The Book of Atlantis Black
The Search for a Sister Gone Missing
Once, riot grrrl Atlantis Black’s star was on the rise, but success evaded her, replaced by darkness. Still, the enigmatic musician had the perspicacity to ensure that her legacy would endure via unanswerable questions, many of which are wrangled in her sister Betsy Bonner’s piercing true crime investigation, The Book of Atlantis Black.
Though Bonner’s love for, and fascination with, her sister is apparent throughout the text, her shifting perceptions of charismatic Atlantis also reveal the degree to which Atlantis’s appeal rested on a dangerous edge. Atlantis, born Nancy but prone to personal reinvention, is variously shown to have been a survivor and a manipulator, stalked and obsessive, and protective and cruel. She may have inherited her mother’s depression; she is known to have attempted suicide; and she was vivacious and creative in ferocious bursts.

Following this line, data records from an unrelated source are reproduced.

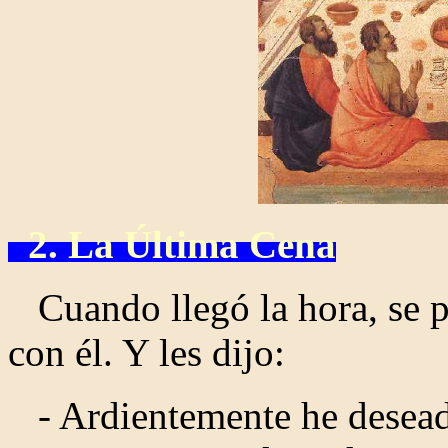
2. La Última Cena
Cuando llegó la hora, se p
con él. Y les dijo:
- Ardientemente he desead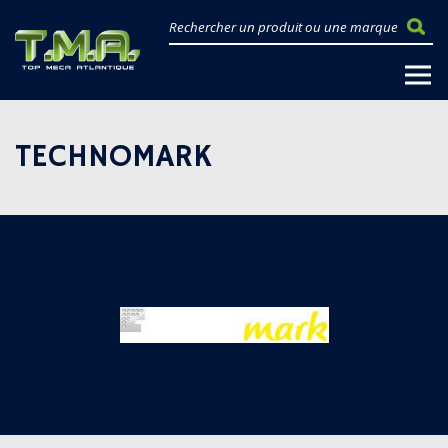
TECHNOMARK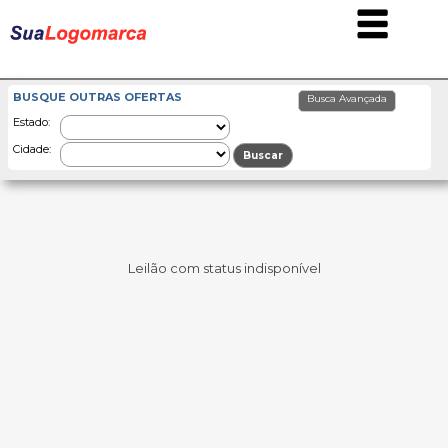
BUSQUE OUTRAS OFERTAS
Estado:
Cidade:
Leilão com status indisponível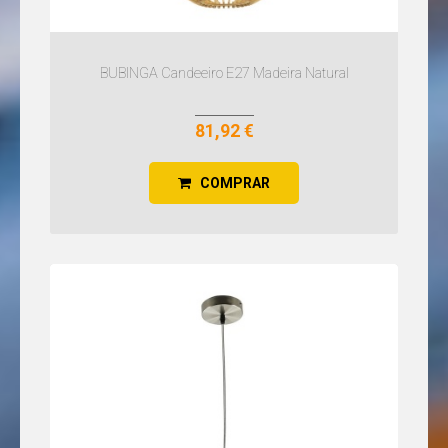
BUBINGA Candeeiro E27 Madeira Natural
81,92 €
COMPRAR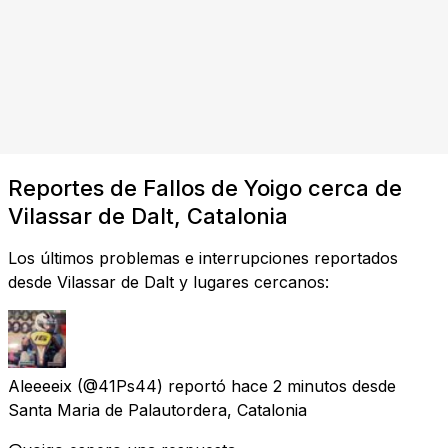
Reportes de Fallos de Yoigo cerca de
Vilassar de Dalt, Catalonia
Los últimos problemas e interrupciones reportados
desde Vilassar de Dalt y lugares cercanos:
Aleeeeix
(@41Ps44) reportó
hace 2 minutos
desde
Santa Maria de Palautordera, Catalonia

Bonner juggles Atlantis’s contradictions as she works to tell her sister’s story in an objective manner. Not even Atlantis’s end is approached with certainty: was the body that Bonner’s mother identified in a Tijuana morgue actually Atlantis’s, or did Atlantis manage a magnificent deception? Was Atlantis’s story a familiar tragedy, marked by abuse, drugs, and death, or was she more mythical than that: the victim of government conspiracies and a participant in grandiose love affairs? It becomes clear that people around Atlantis thirsted to believe her stories; it becomes certain that some element of her untamed spirit kept on roaming past her pronounced death.

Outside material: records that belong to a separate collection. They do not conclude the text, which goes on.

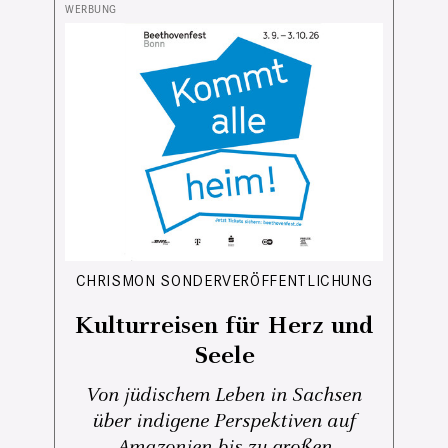
CHRISMON SONDERVERÖFFENTLICHUNG
Kulturreisen für Herz und
Seele
Von jüdischem Leben in Sachsen
über indigene Perspektiven auf
Amazonien bis zu großen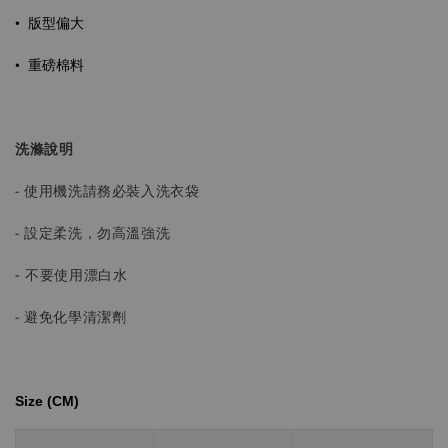
• 版型偏大
•
重磅棉料
洗滌說明
- 使用機洗請務必裝入洗衣袋
- 設定柔洗，勿高溫強洗
-
不要使用漂白水
- 避免化學清潔劑
Size (CM)⁡⁡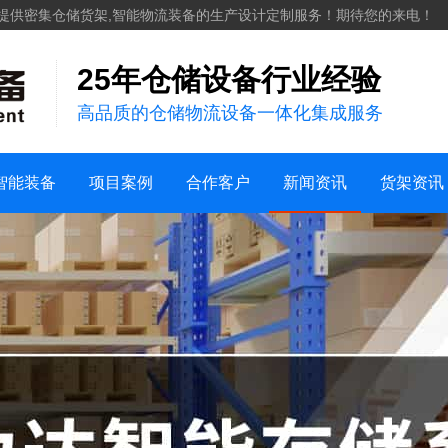
化工
提供密集仓储货架,智能物流装备的生产设计定制服务！期待您的来电！
服装纺织
25年仓储设备行业经验
案例视频
机械五金建材
高品质的仓储物流设备一体化集成服务
仓储案例
家用日化
销售地区
新能源
行业新闻
货架知识
智能装备
项目案例
合作客户
新闻资讯
货架资讯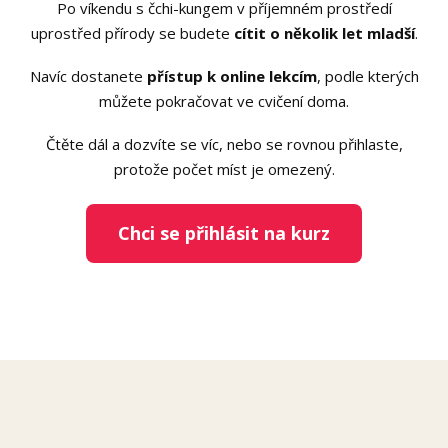
Po víkendu s čchi-kungem v příjemném prostředí
uprostřed přírody se budete
cítit o několik let mladší
.
Navíc dostanete
přístup k online lekcím
, podle kterých
můžete pokračovat ve cvičení doma.
Čtěte dál a dozvíte se víc, nebo se rovnou přihlaste,
protože počet míst je omezený.
Chci se přihlásit na kurz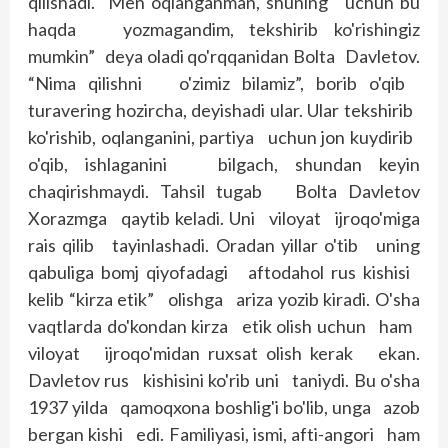
qilishadi. “Men oqlanganman, shuning uchun bu
haqda yozmagandim, tekshirib ko'rishingiz
mumkin” deya oladi qo'rqqanidan Bolta Davletov.
“Nima qilishni o'zimiz bilamiz”, borib o'qib
turavering hozircha, deyishadi ular. Ular tekshirib
ko'rishib, oqlanganini, partiya uchun jon kuydirib
o'qib, ishlaganini bilgach, shundan keyin
chaqirishmaydi. Tahsil tugab Bolta Davletov
Xorazmga qaytib keladi. Uni viloyat ijroqo'miga
rais qilib ta­yinlashadi. Oradan yillar o'tib uning
qabuliga bomj qiyofadagi aftodahol rus kishisi
kelib “kirza etik” olishga ariza yozib kiradi. O'sha
vaqtlarda do'kondan kirza etik olish uchun ham
viloyat ijroqo'midan ruxsat olish kerak ekan.
Davletov rus kishisini ko'rib uni taniydi. Bu o'sha
1937 yilda qamoqxona boshlig'i bo'lib, unga azob
bergan kishi edi. Familiyasi, ismi, afti-angori ham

Even more engrossing than the book’s persistent mysteries is Bonner’s hunger to understand her enigmatic sister, and to populate the empty spaces that Atlantis opened in the universe with truths. Resisting definitive pronouncements, The Book of Atlantis Black assumes the qualities of the departed musician herself: marked by yearning, it revolves around absences and is irresistible to the end.